Sonic Cinema

Sounds, Visions and Insights by Brian Skutle

The Virtues (TV)

Grade : A Year : 2020 Director : Shane Meadows Running Time : 3hr 29min Genre : ,
Movie review score
A

The past is something we all have to reckon with. Whether an internal force or an external force, it is something always working on us. Joseph is about to find that out the hard way in Shane Meadows’s excellent miniseries, “The Virtues.”

The first three episodes of the series starts with Joseph, played by the fantastic Stephen Graham, walking through life. Each time, his focus is more and more purposeful, his destination more clear. Joseph is an alcoholic, and when we first meet him, he is going to his ex-wife’s house for dinner with her family, including their son together. He is going to be told that they are moving to Australia, and taking his son with him. That sends him spiraling, and he goes out, gets blackout drunk, and we see him the next morning, on his apartment floor, covered in his own vomit. Something needs to change, and he’s starting to have flashes back to his youth. He packs a bag, withdraws all of his money, and heads to Ireland.

“The Virtues” starts out focusing on Joseph, and it is primarily his story, but another key figure comes to bear in Dinah (Niamh Algar). Dinah is Joseph’s sister-in-law by way of his sister’s husband. In episode 2, Joseph is walking Ireland, finding his sister, Anna’s, home with her family. It’s quite a surprise for Anna (Helen Behan), because she thought he was dead. When they were children, they were separated, and Joseph was sent to a boy’s home, which he escaped from shortly after. This is the first time they’ve seen each other in over 30 years. Shortly after Joseph arrives, Dinah arrives, as well, and they’re both crashing at Anna’s house. As her and Joseph begin to talk, we find out that she is in a similar situation, with a son she is unable to see, and it’s led to some turmoil over the years. In the final two episodes of the series, Joseph and Dinah will go on their own separate journeys when it comes to their past, leading them to moments that will shape their future moving forward.

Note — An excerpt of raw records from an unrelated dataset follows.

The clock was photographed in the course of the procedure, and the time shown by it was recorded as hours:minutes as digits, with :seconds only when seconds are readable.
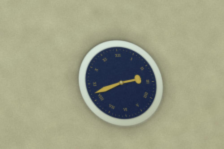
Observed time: 2:42
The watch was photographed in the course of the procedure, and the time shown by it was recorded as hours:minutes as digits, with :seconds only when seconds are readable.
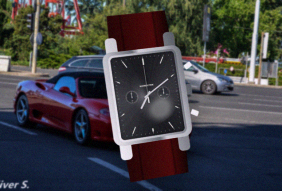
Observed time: 7:10
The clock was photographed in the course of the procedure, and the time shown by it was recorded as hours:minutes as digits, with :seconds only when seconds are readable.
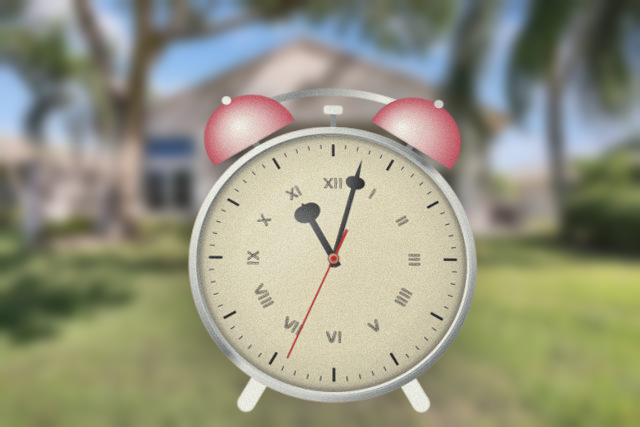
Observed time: 11:02:34
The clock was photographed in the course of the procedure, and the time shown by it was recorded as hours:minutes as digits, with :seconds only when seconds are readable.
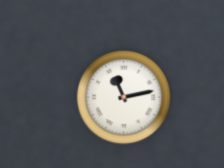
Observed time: 11:13
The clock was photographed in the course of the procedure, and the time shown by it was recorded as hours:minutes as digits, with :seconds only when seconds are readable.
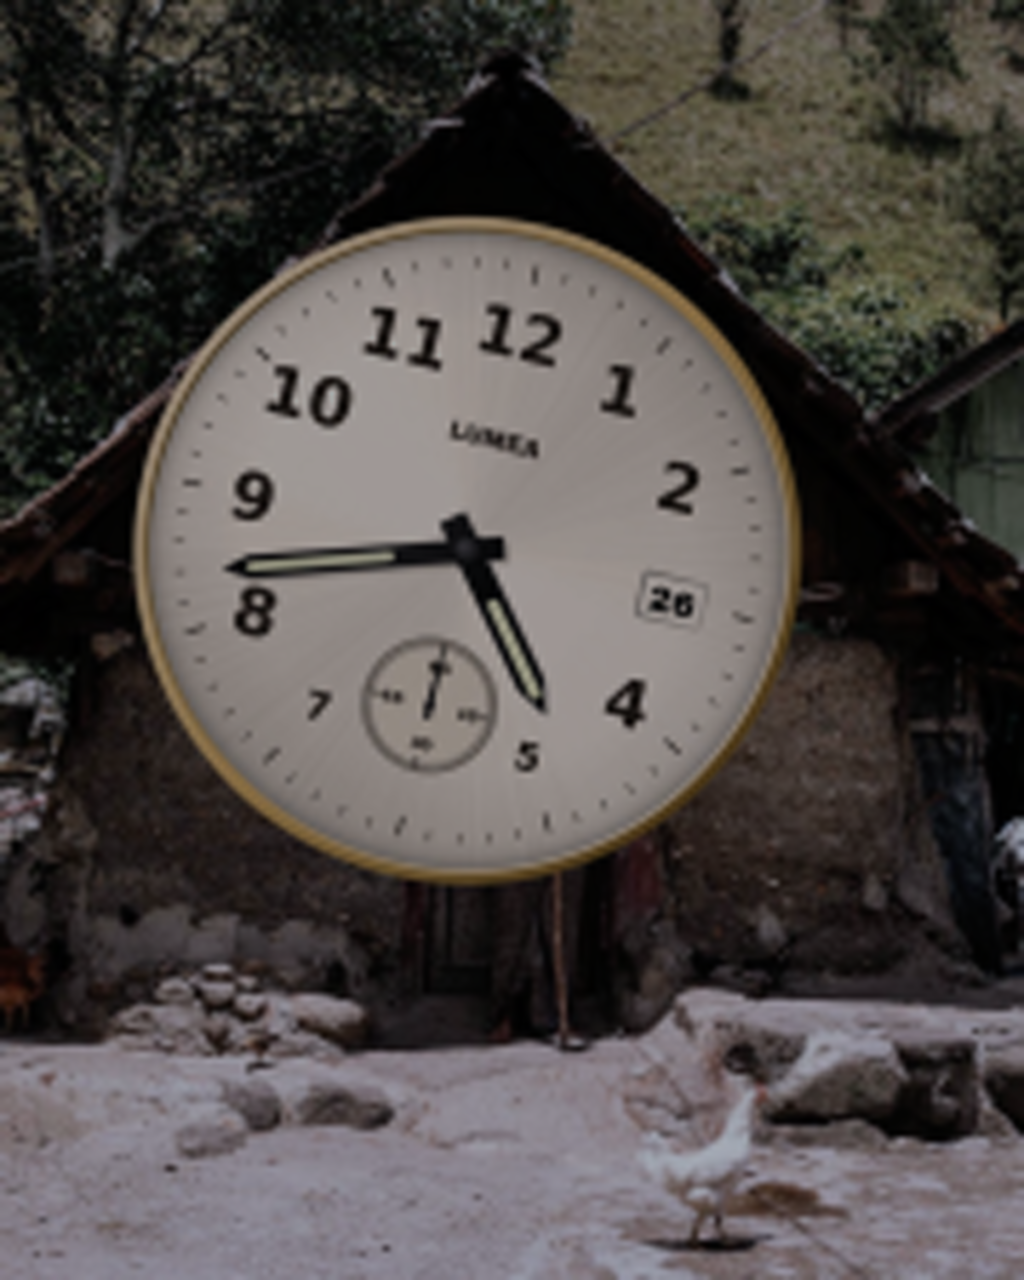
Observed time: 4:42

Meadows has perfectly calibrated every emotional beat, and we are with the series every step of the way. The scene where Joseph is told about the move to Australia is perfectly written and acted, and the final scene he and his son have, where he is talking to him alone, is a heartbreaking one. He knows this is going to change their relationship, and he tells his son something that makes that clear. There is pain and desperation for a connection from Graham’s performance that is palpable and powerful, and everything that happens after builds off of that pain.

As dark as the series can be, there are moments in the middle episodes that are entertaining in how they play out, even if, beneath the surface, that pain and desperation remains. There’s the way the scene around the dinner table, where Anna is introducing Joseph to her family, starts off considerate and gets awkward as the kids begin asking questions that are too heavy at the moment. (Dinah’s reaction is also a great one, and perfectly defines her character immediately.) When Joseph gets drunk after visiting some old haunts, including the boy’s school he ran away from, the car ride after Anna and Dinah pick him up has some very funny moments in how Anna and Dinah deal with him. The laughs are not comedic laughs, though, but ones that keep a lump in your throat.

Meadows and his co-writer, Jack Thorne, parse the information about Joseph’s past out throughout the four episodes of the series, but it’s not a narrative trick to sustain the mystery; it’s so that we are in Joseph’s perspective the entire time. He is rediscovering these facts as he goes along, and when he finally reaches truth about what happened to him, it’s deeply upsetting in how it happens, and devastating as it leads him down a dangerous path in the last episode. By that point, Dinah is not only an important part of his story, but we also see her reckoning with her past, as well. Her journey leads her to a similar place Joseph’s leads his, face-to-face with people in power whose actions shaped their reality. Watching them face those people, and where it leads them, is riveting, and leads us to an ending that feels inevitable for both characters. How we react to the past coming back to meet us will inform where we go from there. “The Virtues” shows that is not always the place we hope to go, or expect it to take us.